*** Material provided ***
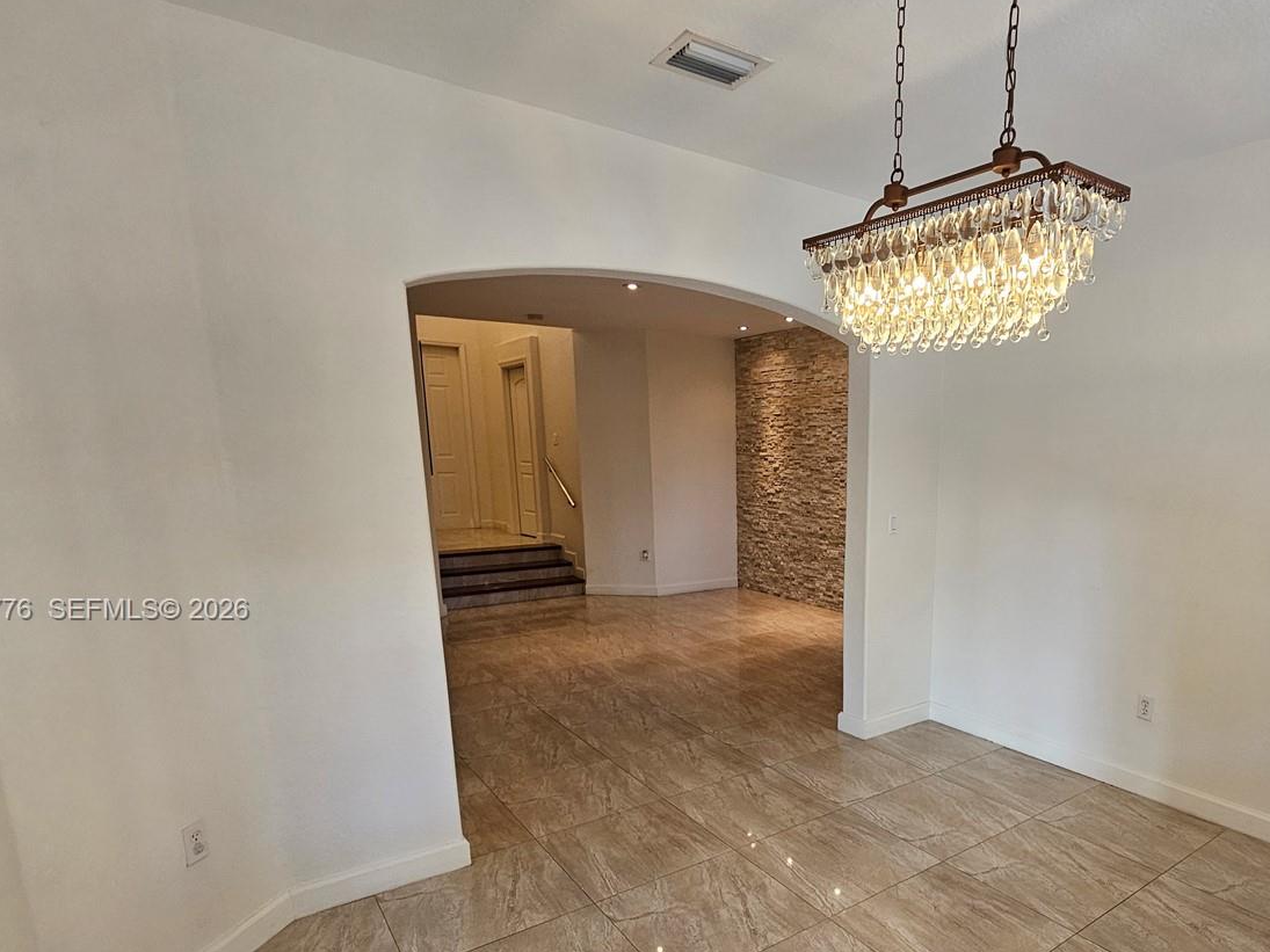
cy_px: 611
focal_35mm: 19
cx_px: 815
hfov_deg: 82.6
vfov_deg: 67.3
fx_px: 697
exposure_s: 1/60
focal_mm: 2.2
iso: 160
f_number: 2.2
*** End of Material provided ***
◆ **Request**
Only the text of the entries above, transcribed exactly, should be given; leave out pictures.

◆ **Response to the task**
cy_px: 611
focal_35mm: 19
cx_px: 815
hfov_deg: 82.6
vfov_deg: 67.3
fx_px: 697
exposure_s: 1/60
focal_mm: 2.2
iso: 160
f_number: 2.2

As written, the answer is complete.